** WHAT YOU ARE ASKED TO DO **
Text in the records must be reproduced exactly, and pictures must be skipped.

= = =

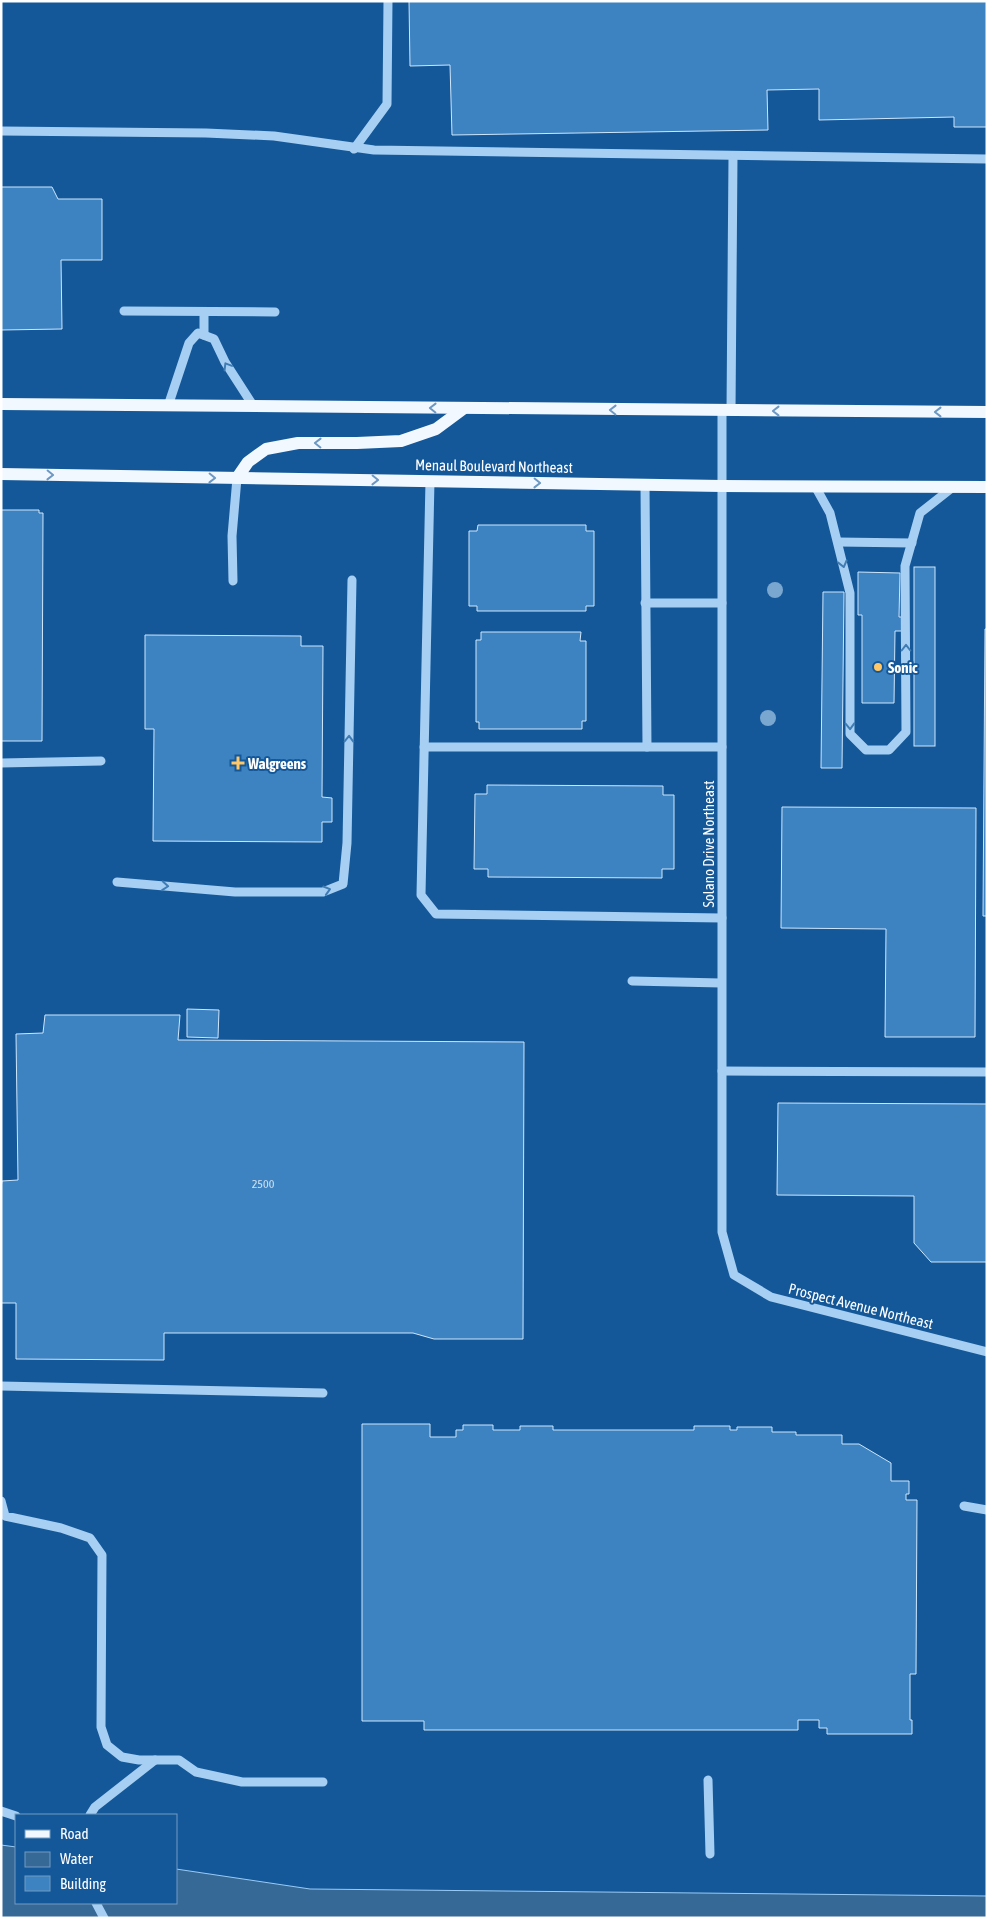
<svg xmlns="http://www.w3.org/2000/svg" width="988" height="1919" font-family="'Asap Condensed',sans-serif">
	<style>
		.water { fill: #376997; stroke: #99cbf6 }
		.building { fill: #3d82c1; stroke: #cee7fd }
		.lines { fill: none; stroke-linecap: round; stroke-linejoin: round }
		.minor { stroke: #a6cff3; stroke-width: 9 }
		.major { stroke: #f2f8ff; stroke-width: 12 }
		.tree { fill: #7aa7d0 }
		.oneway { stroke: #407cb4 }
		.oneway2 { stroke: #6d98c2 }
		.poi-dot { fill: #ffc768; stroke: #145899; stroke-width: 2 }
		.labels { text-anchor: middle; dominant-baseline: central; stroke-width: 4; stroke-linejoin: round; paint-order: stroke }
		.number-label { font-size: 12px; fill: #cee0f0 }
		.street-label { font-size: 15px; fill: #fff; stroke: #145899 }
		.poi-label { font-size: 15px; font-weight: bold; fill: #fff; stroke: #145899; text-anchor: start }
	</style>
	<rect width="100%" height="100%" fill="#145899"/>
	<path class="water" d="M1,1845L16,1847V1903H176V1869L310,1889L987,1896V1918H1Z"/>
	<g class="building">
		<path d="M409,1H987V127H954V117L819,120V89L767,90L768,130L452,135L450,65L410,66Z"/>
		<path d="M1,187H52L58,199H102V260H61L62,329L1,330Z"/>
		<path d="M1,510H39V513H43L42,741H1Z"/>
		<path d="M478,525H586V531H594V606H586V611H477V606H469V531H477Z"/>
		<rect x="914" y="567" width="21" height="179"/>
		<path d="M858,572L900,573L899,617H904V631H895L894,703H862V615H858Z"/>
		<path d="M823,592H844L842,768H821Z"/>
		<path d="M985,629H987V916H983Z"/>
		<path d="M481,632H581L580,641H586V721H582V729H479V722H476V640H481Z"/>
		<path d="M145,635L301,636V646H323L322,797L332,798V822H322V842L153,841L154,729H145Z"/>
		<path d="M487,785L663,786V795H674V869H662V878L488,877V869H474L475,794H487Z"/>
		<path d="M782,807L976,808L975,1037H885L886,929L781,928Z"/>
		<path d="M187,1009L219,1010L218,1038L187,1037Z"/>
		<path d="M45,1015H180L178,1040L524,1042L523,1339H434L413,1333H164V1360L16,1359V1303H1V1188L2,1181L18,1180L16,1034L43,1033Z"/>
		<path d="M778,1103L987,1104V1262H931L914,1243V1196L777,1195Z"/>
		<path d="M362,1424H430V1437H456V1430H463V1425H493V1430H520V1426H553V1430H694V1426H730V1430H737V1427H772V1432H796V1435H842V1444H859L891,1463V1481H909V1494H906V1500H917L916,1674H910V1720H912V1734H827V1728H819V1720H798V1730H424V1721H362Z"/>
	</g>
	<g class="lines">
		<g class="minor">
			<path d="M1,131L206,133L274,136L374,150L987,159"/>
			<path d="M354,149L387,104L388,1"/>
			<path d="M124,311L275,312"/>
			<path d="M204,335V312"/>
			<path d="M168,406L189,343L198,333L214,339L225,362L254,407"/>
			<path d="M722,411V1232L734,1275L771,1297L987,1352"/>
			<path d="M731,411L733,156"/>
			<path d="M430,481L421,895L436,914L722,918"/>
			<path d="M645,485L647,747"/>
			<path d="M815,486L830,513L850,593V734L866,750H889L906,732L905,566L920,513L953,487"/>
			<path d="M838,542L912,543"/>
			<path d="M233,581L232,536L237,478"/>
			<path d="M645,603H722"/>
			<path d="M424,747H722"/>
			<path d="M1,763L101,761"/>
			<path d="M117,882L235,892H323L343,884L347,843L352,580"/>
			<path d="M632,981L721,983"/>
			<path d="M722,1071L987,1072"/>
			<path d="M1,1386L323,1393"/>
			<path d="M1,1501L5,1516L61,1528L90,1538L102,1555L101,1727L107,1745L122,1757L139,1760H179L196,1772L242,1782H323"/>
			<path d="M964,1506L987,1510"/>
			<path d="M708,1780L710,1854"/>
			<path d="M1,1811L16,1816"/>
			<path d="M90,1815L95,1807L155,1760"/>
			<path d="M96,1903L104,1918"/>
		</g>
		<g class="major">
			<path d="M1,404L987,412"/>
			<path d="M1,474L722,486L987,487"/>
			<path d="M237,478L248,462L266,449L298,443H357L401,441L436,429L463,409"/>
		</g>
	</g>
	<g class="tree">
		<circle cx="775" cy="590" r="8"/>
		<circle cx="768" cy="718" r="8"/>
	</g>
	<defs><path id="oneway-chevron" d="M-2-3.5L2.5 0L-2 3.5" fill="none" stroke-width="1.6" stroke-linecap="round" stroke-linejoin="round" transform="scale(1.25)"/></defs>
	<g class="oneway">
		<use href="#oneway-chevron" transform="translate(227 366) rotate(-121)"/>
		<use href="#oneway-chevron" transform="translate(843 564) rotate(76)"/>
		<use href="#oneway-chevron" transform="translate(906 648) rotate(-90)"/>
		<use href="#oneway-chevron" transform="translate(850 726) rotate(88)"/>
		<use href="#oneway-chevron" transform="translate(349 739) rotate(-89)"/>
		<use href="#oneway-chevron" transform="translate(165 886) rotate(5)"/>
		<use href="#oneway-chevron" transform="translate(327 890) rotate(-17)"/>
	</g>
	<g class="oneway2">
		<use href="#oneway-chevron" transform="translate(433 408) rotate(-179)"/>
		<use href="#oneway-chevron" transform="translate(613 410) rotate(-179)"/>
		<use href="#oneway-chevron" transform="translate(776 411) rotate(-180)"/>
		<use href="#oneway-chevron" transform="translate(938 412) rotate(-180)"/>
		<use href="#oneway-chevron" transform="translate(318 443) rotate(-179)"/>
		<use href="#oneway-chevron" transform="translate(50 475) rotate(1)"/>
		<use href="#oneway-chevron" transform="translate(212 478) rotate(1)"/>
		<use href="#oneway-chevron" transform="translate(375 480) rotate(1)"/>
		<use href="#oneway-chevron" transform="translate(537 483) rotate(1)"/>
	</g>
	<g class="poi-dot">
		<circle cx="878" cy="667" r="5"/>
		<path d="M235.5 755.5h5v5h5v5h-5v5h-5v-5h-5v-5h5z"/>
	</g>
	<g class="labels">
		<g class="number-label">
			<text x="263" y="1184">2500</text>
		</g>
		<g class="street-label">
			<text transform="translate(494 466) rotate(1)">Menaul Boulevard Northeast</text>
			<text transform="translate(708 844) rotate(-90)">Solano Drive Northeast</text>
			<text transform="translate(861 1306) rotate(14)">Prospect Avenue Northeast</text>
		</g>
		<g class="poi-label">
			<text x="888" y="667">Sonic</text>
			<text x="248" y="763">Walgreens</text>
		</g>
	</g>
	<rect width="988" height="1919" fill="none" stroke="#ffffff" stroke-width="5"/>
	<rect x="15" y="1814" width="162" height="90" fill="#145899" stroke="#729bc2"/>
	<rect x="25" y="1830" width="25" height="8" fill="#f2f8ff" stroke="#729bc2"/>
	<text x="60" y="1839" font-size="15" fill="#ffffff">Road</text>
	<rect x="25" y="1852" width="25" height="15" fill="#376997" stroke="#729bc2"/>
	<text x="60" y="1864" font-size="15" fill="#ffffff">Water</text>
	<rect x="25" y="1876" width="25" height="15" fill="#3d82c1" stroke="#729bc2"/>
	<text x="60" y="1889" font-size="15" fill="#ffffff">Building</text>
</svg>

= = =

** SOLUTION **
<svg xmlns="http://www.w3.org/2000/svg" width="988" height="1919" font-family="'Asap Condensed',sans-serif">
	<style>
		.water { fill: #376997; stroke: #99cbf6 }
		.building { fill: #3d82c1; stroke: #cee7fd }
		.lines { fill: none; stroke-linecap: round; stroke-linejoin: round }
		.minor { stroke: #a6cff3; stroke-width: 9 }
		.major { stroke: #f2f8ff; stroke-width: 12 }
		.tree { fill: #7aa7d0 }
		.oneway { stroke: #407cb4 }
		.oneway2 { stroke: #6d98c2 }
		.poi-dot { fill: #ffc768; stroke: #145899; stroke-width: 2 }
		.labels { text-anchor: middle; dominant-baseline: central; stroke-width: 4; stroke-linejoin: round; paint-order: stroke }
		.number-label { font-size: 12px; fill: #cee0f0 }
		.street-label { font-size: 15px; fill: #fff; stroke: #145899 }
		.poi-label { font-size: 15px; font-weight: bold; fill: #fff; stroke: #145899; text-anchor: start }
	</style>
	<rect width="100%" height="100%" fill="#145899"/>
	<path class="water" d="M1,1845L16,1847V1903H176V1869L310,1889L987,1896V1918H1Z"/>
	<g class="building">
		<path d="M409,1H987V127H954V117L819,120V89L767,90L768,130L452,135L450,65L410,66Z"/>
		<path d="M1,187H52L58,199H102V260H61L62,329L1,330Z"/>
		<path d="M1,510H39V513H43L42,741H1Z"/>
		<path d="M478,525H586V531H594V606H586V611H477V606H469V531H477Z"/>
		<rect x="914" y="567" width="21" height="179"/>
		<path d="M858,572L900,573L899,617H904V631H895L894,703H862V615H858Z"/>
		<path d="M823,592H844L842,768H821Z"/>
		<path d="M985,629H987V916H983Z"/>
		<path d="M481,632H581L580,641H586V721H582V729H479V722H476V640H481Z"/>
		<path d="M145,635L301,636V646H323L322,797L332,798V822H322V842L153,841L154,729H145Z"/>
		<path d="M487,785L663,786V795H674V869H662V878L488,877V869H474L475,794H487Z"/>
		<path d="M782,807L976,808L975,1037H885L886,929L781,928Z"/>
		<path d="M187,1009L219,1010L218,1038L187,1037Z"/>
		<path d="M45,1015H180L178,1040L524,1042L523,1339H434L413,1333H164V1360L16,1359V1303H1V1188L2,1181L18,1180L16,1034L43,1033Z"/>
		<path d="M778,1103L987,1104V1262H931L914,1243V1196L777,1195Z"/>
		<path d="M362,1424H430V1437H456V1430H463V1425H493V1430H520V1426H553V1430H694V1426H730V1430H737V1427H772V1432H796V1435H842V1444H859L891,1463V1481H909V1494H906V1500H917L916,1674H910V1720H912V1734H827V1728H819V1720H798V1730H424V1721H362Z"/>
	</g>
	<g class="lines">
		<g class="minor">
			<path d="M1,131L206,133L274,136L374,150L987,159"/>
			<path d="M354,149L387,104L388,1"/>
			<path d="M124,311L275,312"/>
			<path d="M204,335V312"/>
			<path d="M168,406L189,343L198,333L214,339L225,362L254,407"/>
			<path d="M722,411V1232L734,1275L771,1297L987,1352"/>
			<path d="M731,411L733,156"/>
			<path d="M430,481L421,895L436,914L722,918"/>
			<path d="M645,485L647,747"/>
			<path d="M815,486L830,513L850,593V734L866,750H889L906,732L905,566L920,513L953,487"/>
			<path d="M838,542L912,543"/>
			<path d="M233,581L232,536L237,478"/>
			<path d="M645,603H722"/>
			<path d="M424,747H722"/>
			<path d="M1,763L101,761"/>
			<path d="M117,882L235,892H323L343,884L347,843L352,580"/>
			<path d="M632,981L721,983"/>
			<path d="M722,1071L987,1072"/>
			<path d="M1,1386L323,1393"/>
			<path d="M1,1501L5,1516L61,1528L90,1538L102,1555L101,1727L107,1745L122,1757L139,1760H179L196,1772L242,1782H323"/>
			<path d="M964,1506L987,1510"/>
			<path d="M708,1780L710,1854"/>
			<path d="M1,1811L16,1816"/>
			<path d="M90,1815L95,1807L155,1760"/>
			<path d="M96,1903L104,1918"/>
		</g>
		<g class="major">
			<path d="M1,404L987,412"/>
			<path d="M1,474L722,486L987,487"/>
			<path d="M237,478L248,462L266,449L298,443H357L401,441L436,429L463,409"/>
		</g>
	</g>
	<g class="tree">
		<circle cx="775" cy="590" r="8"/>
		<circle cx="768" cy="718" r="8"/>
	</g>
	<defs><path id="oneway-chevron" d="M-2-3.5L2.5 0L-2 3.5" fill="none" stroke-width="1.6" stroke-linecap="round" stroke-linejoin="round" transform="scale(1.25)"/></defs>
	<g class="oneway">
		<use href="#oneway-chevron" transform="translate(227 366) rotate(-121)"/>
		<use href="#oneway-chevron" transform="translate(843 564) rotate(76)"/>
		<use href="#oneway-chevron" transform="translate(906 648) rotate(-90)"/>
		<use href="#oneway-chevron" transform="translate(850 726) rotate(88)"/>
		<use href="#oneway-chevron" transform="translate(349 739) rotate(-89)"/>
		<use href="#oneway-chevron" transform="translate(165 886) rotate(5)"/>
		<use href="#oneway-chevron" transform="translate(327 890) rotate(-17)"/>
	</g>
	<g class="oneway2">
		<use href="#oneway-chevron" transform="translate(433 408) rotate(-179)"/>
		<use href="#oneway-chevron" transform="translate(613 410) rotate(-179)"/>
		<use href="#oneway-chevron" transform="translate(776 411) rotate(-180)"/>
		<use href="#oneway-chevron" transform="translate(938 412) rotate(-180)"/>
		<use href="#oneway-chevron" transform="translate(318 443) rotate(-179)"/>
		<use href="#oneway-chevron" transform="translate(50 475) rotate(1)"/>
		<use href="#oneway-chevron" transform="translate(212 478) rotate(1)"/>
		<use href="#oneway-chevron" transform="translate(375 480) rotate(1)"/>
		<use href="#oneway-chevron" transform="translate(537 483) rotate(1)"/>
	</g>
	<g class="poi-dot">
		<circle cx="878" cy="667" r="5"/>
		<path d="M235.5 755.5h5v5h5v5h-5v5h-5v-5h-5v-5h5z"/>
	</g>
	<g class="labels">
		<g class="number-label">
			<text x="263" y="1184">2500</text>
		</g>
		<g class="street-label">
			<text transform="translate(494 466) rotate(1)">Menaul Boulevard Northeast</text>
			<text transform="translate(708 844) rotate(-90)">Solano Drive Northeast</text>
			<text transform="translate(861 1306) rotate(14)">Prospect Avenue Northeast</text>
		</g>
		<g class="poi-label">
			<text x="888" y="667">Sonic</text>
			<text x="248" y="763">Walgreens</text>
		</g>
	</g>
	<rect width="988" height="1919" fill="none" stroke="#ffffff" stroke-width="5"/>
	<rect x="15" y="1814" width="162" height="90" fill="#145899" stroke="#729bc2"/>
	<rect x="25" y="1830" width="25" height="8" fill="#f2f8ff" stroke="#729bc2"/>
	<text x="60" y="1839" font-size="15" fill="#ffffff">Road</text>
	<rect x="25" y="1852" width="25" height="15" fill="#376997" stroke="#729bc2"/>
	<text x="60" y="1864" font-size="15" fill="#ffffff">Water</text>
	<rect x="25" y="1876" width="25" height="15" fill="#3d82c1" stroke="#729bc2"/>
	<text x="60" y="1889" font-size="15" fill="#ffffff">Building</text>
</svg>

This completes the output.